Records to use
<<<<

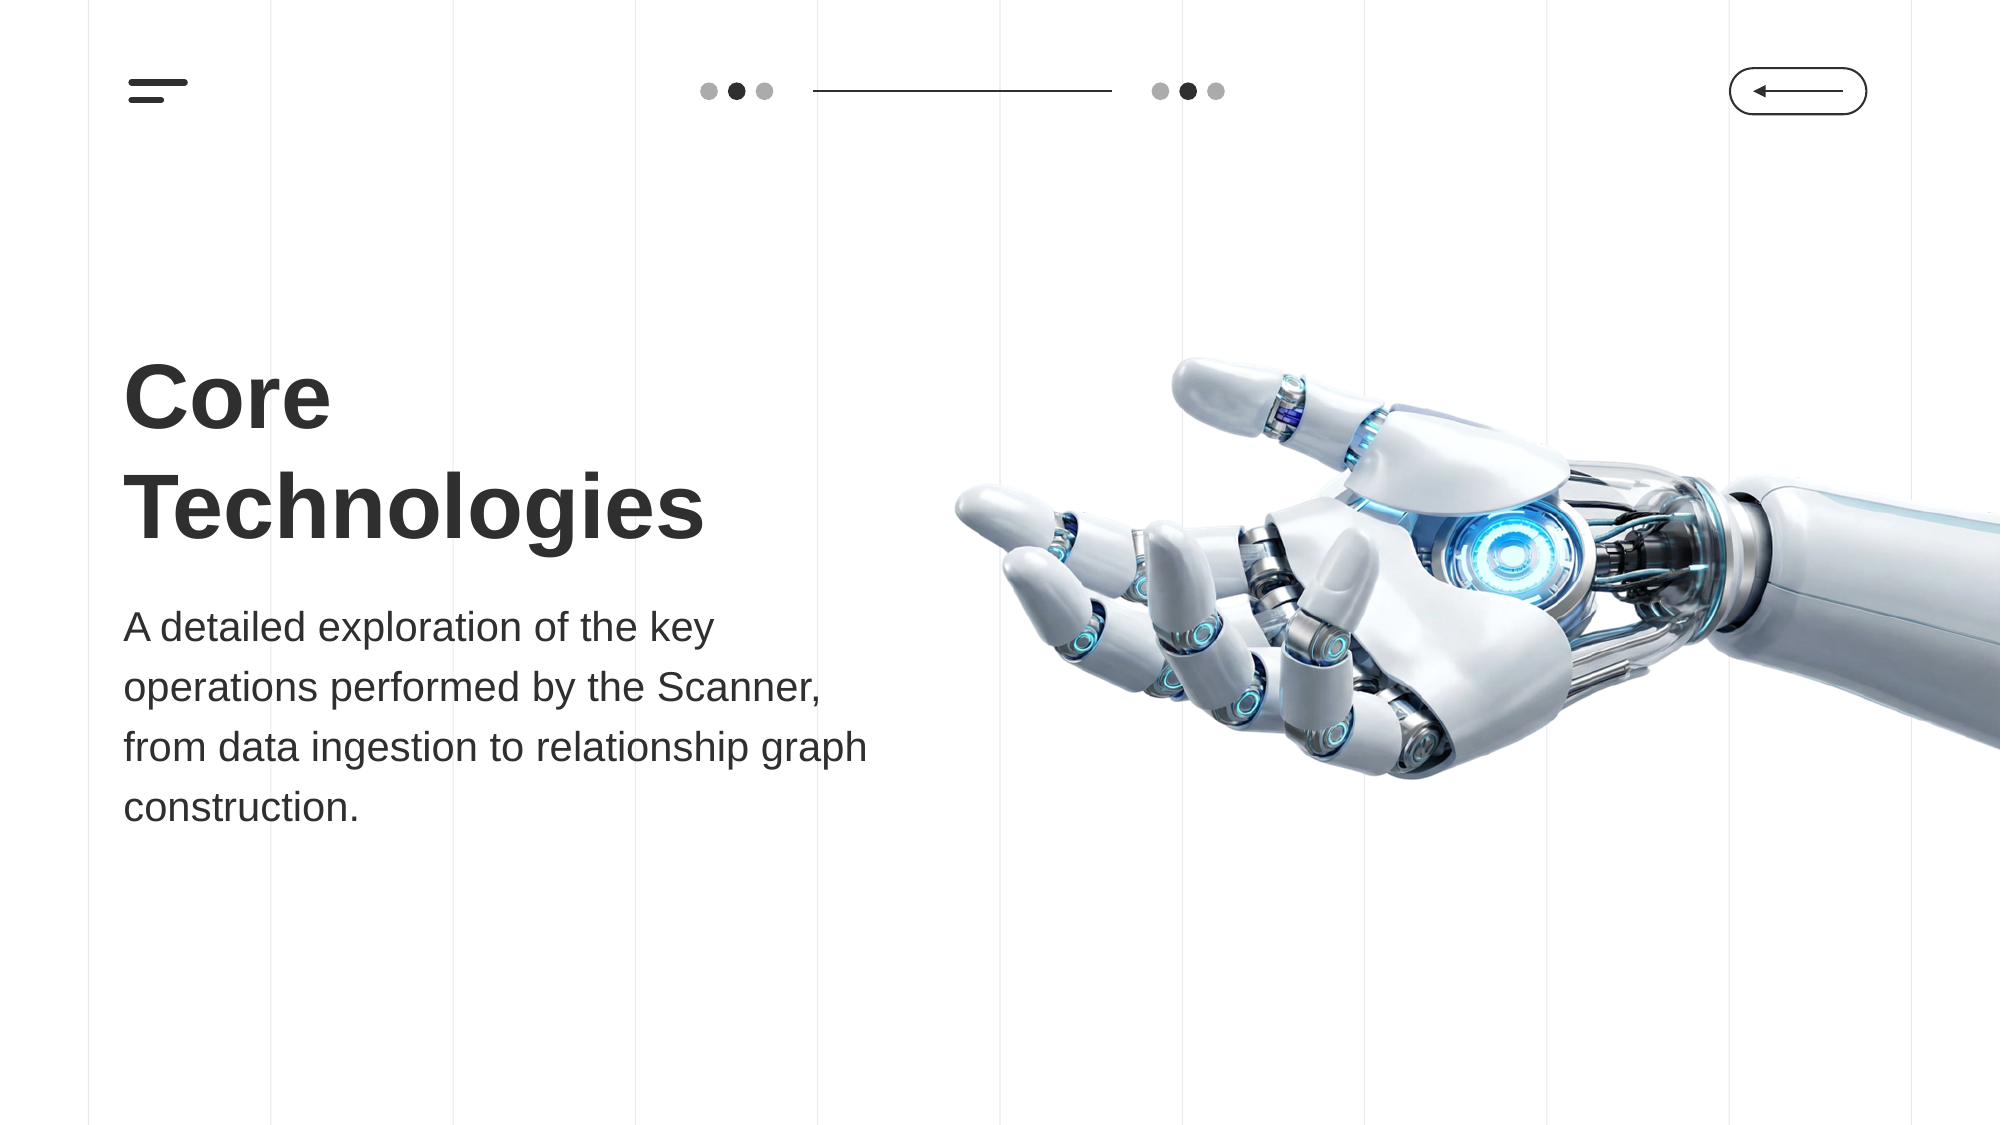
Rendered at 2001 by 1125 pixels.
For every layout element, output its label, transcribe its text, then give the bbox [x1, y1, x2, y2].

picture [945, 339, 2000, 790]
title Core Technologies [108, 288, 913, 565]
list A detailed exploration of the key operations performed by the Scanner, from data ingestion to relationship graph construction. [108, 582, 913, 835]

>>>>
<<<<

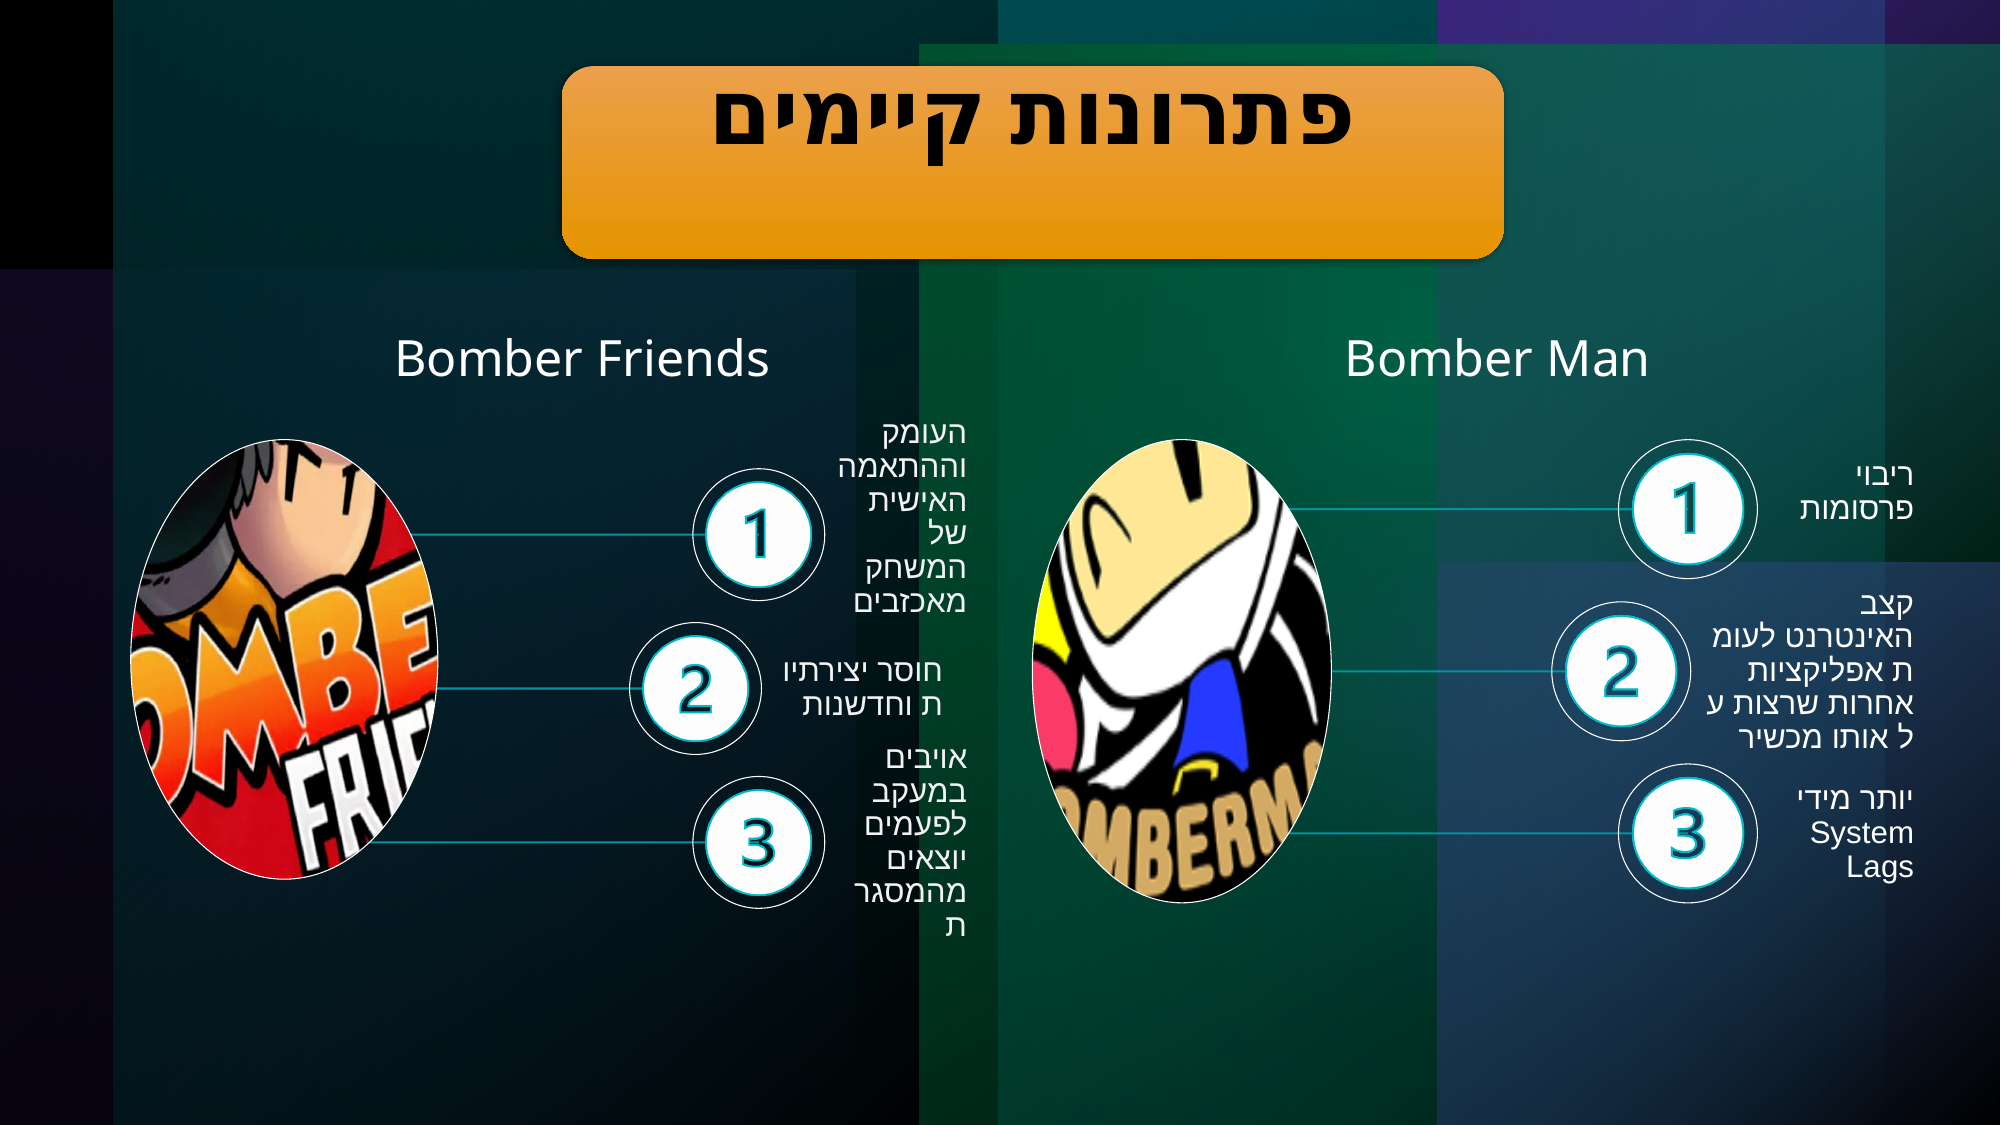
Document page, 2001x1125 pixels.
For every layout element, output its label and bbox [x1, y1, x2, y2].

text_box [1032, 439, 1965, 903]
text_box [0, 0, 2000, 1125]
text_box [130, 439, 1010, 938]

>>>>
<<<<

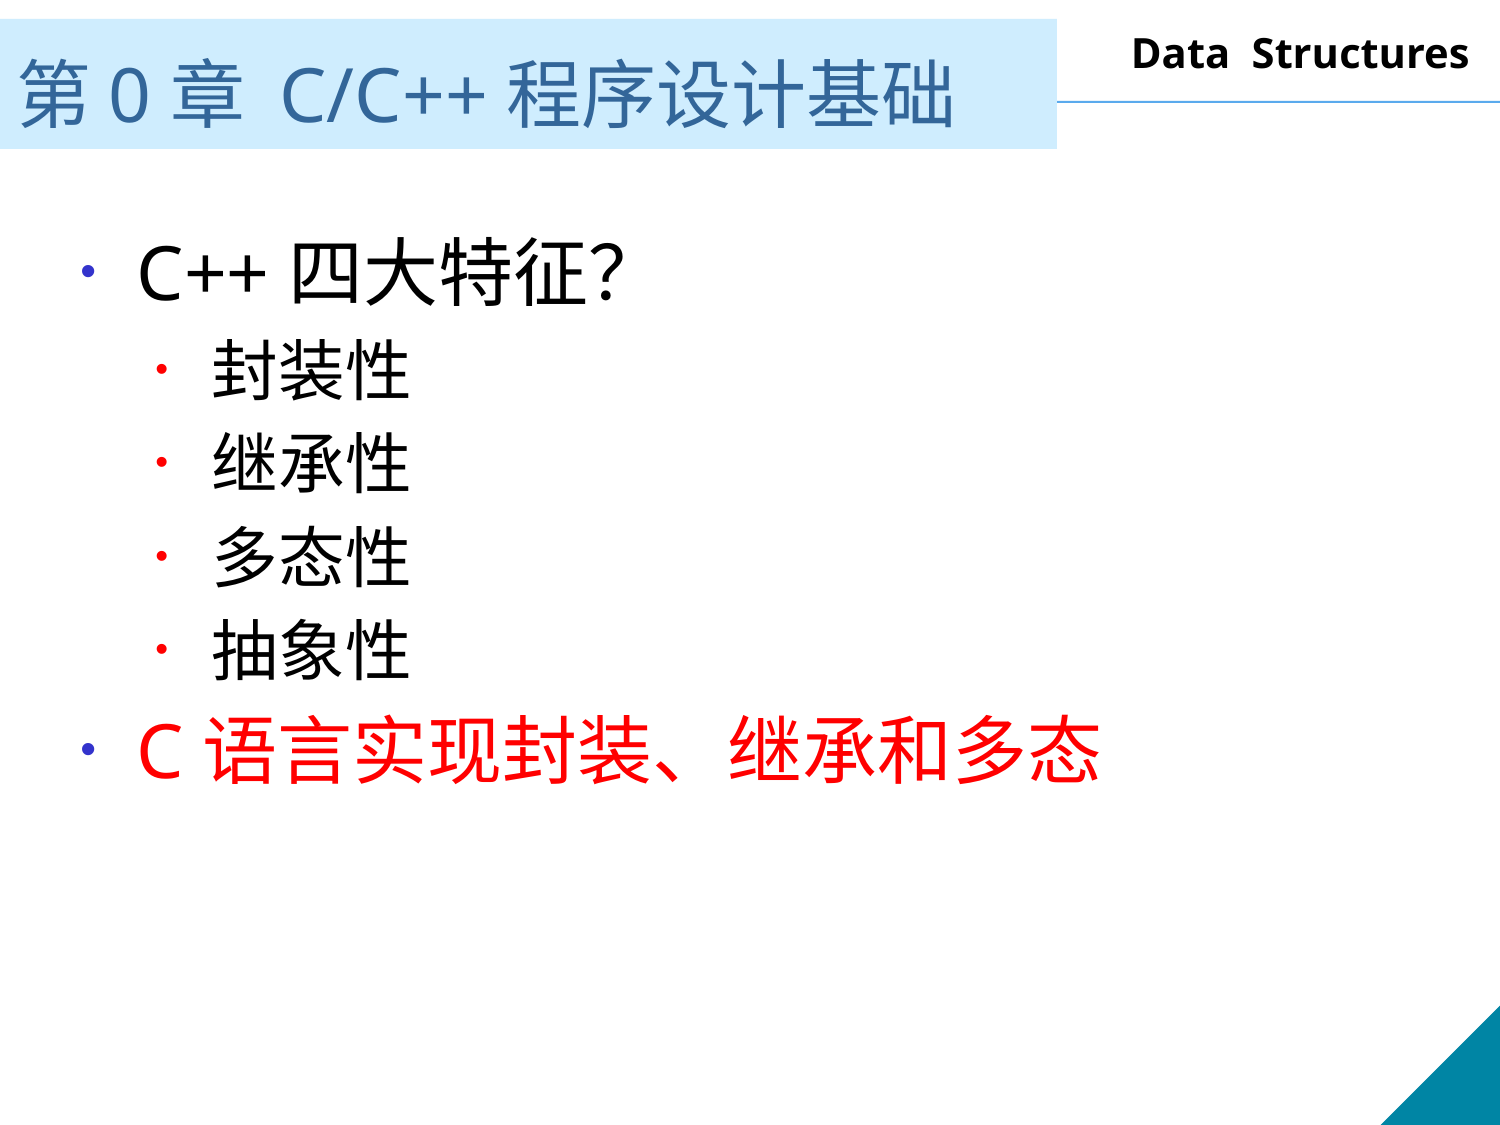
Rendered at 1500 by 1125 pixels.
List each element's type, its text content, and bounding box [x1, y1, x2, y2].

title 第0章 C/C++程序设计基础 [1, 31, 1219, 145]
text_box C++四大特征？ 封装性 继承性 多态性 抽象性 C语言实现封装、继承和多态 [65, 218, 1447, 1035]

>>>>

Task to carry out
Return a copy of each line in the entries that carries the string "pixels".

Reply
Rendered at 2001 by 1125 pixels.
Document page, 2001x1125 pixels.
Rendered at 1500 by 1125 pixels.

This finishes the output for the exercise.